How to Write a College Essay about Sports

For much of America, sports rule people’s lives and pack their calendars. Whether it’s football, baseball, golf, horseback riding, freestyle skiing, or parkour, sports as an overarching category are this thing that fills a huge amount of our collective mental space. It makes sense, then, that you may be thinking about writing a college essay that intersects with the world of sports. And it’s not a bad impulse. Sports are a potent essay topic, and there’s so much you can draw on to lead to a stellar essay.

If you’re thinking about writing an essay about sports, send us an email. We help students unlock their best work to craft exceptional applications.

The assumption a lot of people make is that if you’re writing an essay about sports, you must be an athlete. It’s a fair assumption, and most of the students we work with who end up writing about sports are athletes…but not necessarily the type you may assume, as we’ll get into later.
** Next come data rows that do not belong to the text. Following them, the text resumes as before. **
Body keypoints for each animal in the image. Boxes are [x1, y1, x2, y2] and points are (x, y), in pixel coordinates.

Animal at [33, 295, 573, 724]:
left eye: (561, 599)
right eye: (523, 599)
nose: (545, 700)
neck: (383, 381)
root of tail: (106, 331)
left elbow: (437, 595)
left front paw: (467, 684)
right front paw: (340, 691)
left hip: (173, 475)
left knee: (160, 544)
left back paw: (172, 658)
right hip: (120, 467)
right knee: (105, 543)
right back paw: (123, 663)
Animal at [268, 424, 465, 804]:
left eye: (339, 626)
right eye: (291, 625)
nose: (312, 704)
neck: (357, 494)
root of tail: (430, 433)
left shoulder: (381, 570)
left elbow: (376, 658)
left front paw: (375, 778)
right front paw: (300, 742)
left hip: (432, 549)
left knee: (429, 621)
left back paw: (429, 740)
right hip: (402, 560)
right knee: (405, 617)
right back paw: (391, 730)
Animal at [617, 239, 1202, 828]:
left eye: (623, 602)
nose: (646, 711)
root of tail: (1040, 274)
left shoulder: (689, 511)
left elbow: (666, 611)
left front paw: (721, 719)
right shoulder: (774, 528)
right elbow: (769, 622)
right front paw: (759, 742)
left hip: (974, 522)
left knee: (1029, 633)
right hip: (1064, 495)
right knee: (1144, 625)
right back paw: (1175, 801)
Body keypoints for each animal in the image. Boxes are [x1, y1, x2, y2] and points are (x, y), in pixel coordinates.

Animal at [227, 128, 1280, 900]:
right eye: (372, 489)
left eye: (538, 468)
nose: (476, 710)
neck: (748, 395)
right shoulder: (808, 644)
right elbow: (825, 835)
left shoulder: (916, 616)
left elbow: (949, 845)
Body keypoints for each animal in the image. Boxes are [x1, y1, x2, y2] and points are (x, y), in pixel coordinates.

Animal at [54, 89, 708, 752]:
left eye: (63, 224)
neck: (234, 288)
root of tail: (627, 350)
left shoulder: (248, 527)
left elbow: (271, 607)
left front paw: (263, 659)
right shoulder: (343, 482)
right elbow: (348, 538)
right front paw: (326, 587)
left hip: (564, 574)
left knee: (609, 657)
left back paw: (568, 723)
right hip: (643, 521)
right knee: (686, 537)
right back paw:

Writing an essay from the perspective of an athlete is an opportunity to show character, commitment, and teamwork in a setting that requires immense resilience. This is ideal fodder for a college essay.

But this isn’t the only scenario. You can also write about sports without ever playing a sport well, or at all. Writing about sports from the perspective of a fan offers narratives ripe with emotion, excitement, and community. The experience of being a sports fan, especially if you root for a particular team, is an emotional rollercoaster. We love this!

Either way, fan or athlete, there are so many stories to tell.

But what if you’re planning to compete in college?

If you are planning to play a sport in college, it may not be a great idea to write your college essay about that sport. If you’ve been recruited, or you have had your application flagged by a coach, the admissions officials know that you play this sport and that you are fairly exceptional at it. Writing about it doesn’t offer any new information about you. They want to see something new from you outside of the sport you’re intending to play. While it is possible to give them that new information from within the frame of your sport, it would be better to completely separate your essay from your athletics.  

If you aren’t going to play a sport in college

If your athletic career isn’t going to continue into college (in a formal way, at least), you need to be careful about how you write about sports. For example, if you lean too far into the idea of yourself as a “star athlete” or the leader on the team, the application readers may wonder why you aren’t playing in college and may even question the authenticity of your essay.  

To avoid this, your skill at the sport if you are writing as an athlete is really secondary to the bigger story. You can be a mediocre athlete who has been mildly successful, and still write an outstanding essay that is centered on sports. By taking your success as an athlete in that sport out of the story and focusing instead on challenges and relationships, you make the sport a secondary aspect of the story that supports the narrative without dominating it.

Because this isn’t, at its core, about sports: it’s about something bigger than sports. It’s about you.

Athlete or Fan, the angle is the same

Whether you are writing as an athlete or a fan, you need to tell a story. Sports lends itself really well to this, which is awesome and makes your life easier. These are the core rules:

  • Focus on Yourself: This essay is about you, not sports, so you need to keep yourself at the center of it.

  • Pick a Story: The key to a great essay is having a beginning, middle, and end. This may sound obvious, but most college essays actually don’t have this structure — and that’s a problem. As you are brainstorming, you need to pick a story that is constrained in time and the smaller the better.

  • Lots of Detail: The secret to a powerful college essay is detail. This is why a smaller story is better. The smaller the story, the more room there is to put detail in.

Writing about sports can be a powerful way to convey key details about your personality and character to colleges. Just remember to keep the story simple, focus in close, and consider not writing about the sport you’re a star in if you’re planning to play in college.